My first problem! (Engine won't crank - lights dim)
=D> Car will bump start ( Aveo 5 with 5 speed - 2008 model 26,666 miles- yeah- I know- at least that's better than 66,666 miles...) but with three known good batteries that make all the lights bright, etc. as soon as I shove in the clutch to bypass the neutral safety switch ( or whatever they are called on new cars these days ) and switch the key to the start position I hear the juice buzz down, hear a click, the buzzer sounds anemic and the interior lights go dim. Also, the icon for electrical ( same as the icon inside the fuse box ( looks like a section view of a tire with tread and exclamation mark in the center ) stays continuously illuminated in the speedo cluster. It started with trying to start it yesterday and the light was intermittent. Managed to bump start the car and get it home. Tested the battery in it as well as two batts I have on hand for my hobby cars. The problem seems to be on the positive side of the battery circuit. Perhaps the 100 amp fuse that is part of the positive cable? I also switched out relays and fuses in the fuse block that looked like they might be part of the starting/running circuit ( like the ignition 1 and 2 fuses and the "main" relay. No change. So what are the possibilities? Thanks ahead of time.
Steve
Re: My first problem! (Engine won't crank - lights dim)
Might be worth a try rapping the starter/solenoid with a hammer.
See: http://www.honda-tech.com/showthread.php?t=2421621
Re: My first problem! (Engine won't crank - lights dim)
Thanks for the replies and the link. After thinking about the symptoms it likely is very similar to the problems covered in the Honda link with the starter being the culprit as it's clear the problem is a grounding/short issue and the starter in any car draws alot of amps.
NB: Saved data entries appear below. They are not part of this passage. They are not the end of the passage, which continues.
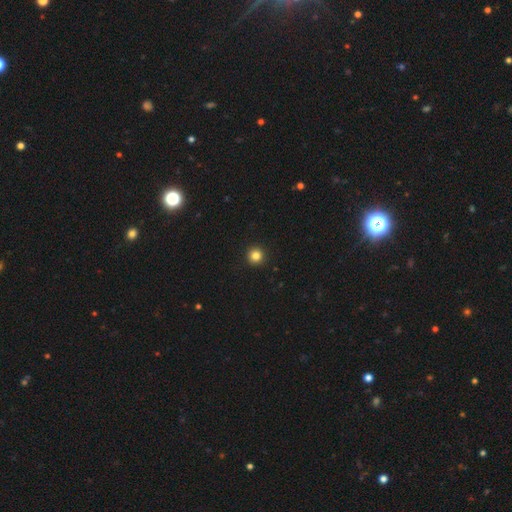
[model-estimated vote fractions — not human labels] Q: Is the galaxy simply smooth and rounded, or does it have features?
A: smooth — 83%.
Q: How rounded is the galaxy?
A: round — 96%.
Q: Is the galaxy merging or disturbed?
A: none — 94%.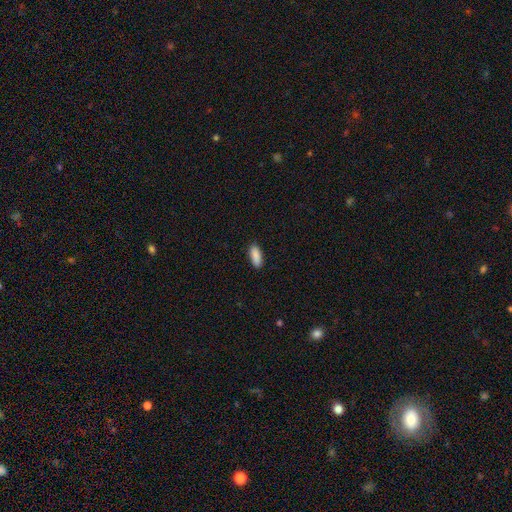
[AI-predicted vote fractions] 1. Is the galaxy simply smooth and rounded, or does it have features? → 90% smooth, 6% star or artifact, 4% featured or disk.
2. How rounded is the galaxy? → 73% in between, 25% cigar-shaped, 2% round.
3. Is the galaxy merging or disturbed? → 89% none, 8% minor disturbance, 2% major disturbance, 1% merger.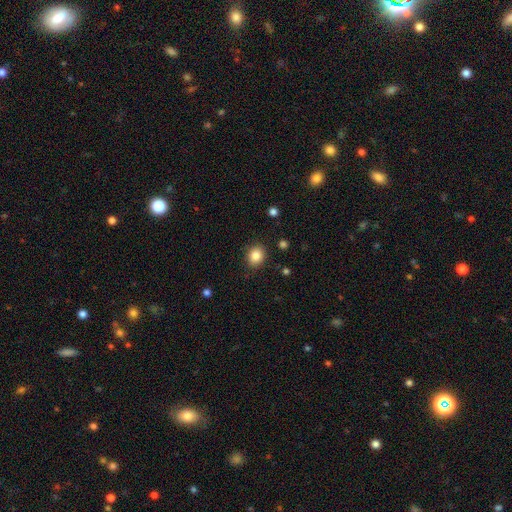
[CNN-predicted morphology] Smooth or featured? smooth (85%)
How rounded? round (65%)
Merging? none (89%)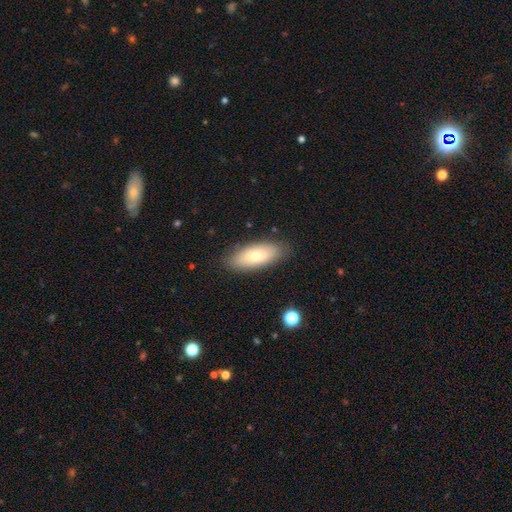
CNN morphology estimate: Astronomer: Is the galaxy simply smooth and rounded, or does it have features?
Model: smooth — 74%.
If those amps are grounded ( short ) I'd imagine the symptoms listed are consistent with that. It could be the relay but if that shorted I'd think the car would mimic the situation when you don't shove the clutch in, nothing. Although if an intermittent short through the relay maybe what's occurring would be in line with a bad starter depending how the circuit is wired. With older cars you usually get warning symptoms with various components/circuits going bad like hard cranking/slow cranking for starter. With later batteries that operate at high efficiency until they suddenly don't have sufficient juice deliver, to high torque starters that wind out until they ground out/brushes don't contact the armature any more. It works great one second, sayanara the next... Used to older cars "warning" me before something fails. I'll take her in for warranty repair and see what they say. Thanks all.
Steve
Re: My first problem! (Engine won't crank - lights dim)
Well, post back when you find out what it was.
Re: My first problem! (Engine won't crank - lights dim)
For anyone that wants to keep their TPMS when running aftermarket tires.
Some dealers will reprogram the tpms on your vehicle for the pressure specifications of your new tires. When changing tires and rim sizes, the recommended inflation pressure may change as well. If you want to keep a functional TPMS, then talking to your local dealers while in the buying process would be a very good idea. If the pressure is close enough, the tpms may not even require any dealer changes, just simply relearn it at the new pressure, and you are good to go. I'm going to look more into this over the week, and post about costs, and etc.
A bit off topic, but good info.
Re: My first problem! (Engine won't crank - lights dim)
I'll let you know, scheduled to go in on Monday. The tires/wheels are 175/65/14 and were on the car when i bought it three weeks ago. The sensor light came on at the exact moment I first experienced the starting problem. About 99.9% sure the sensor(s) or sending unit went haywire with whatever is causing the giant amp draw. Maybe the fuse for the sensors went bad because of a short. We'll see.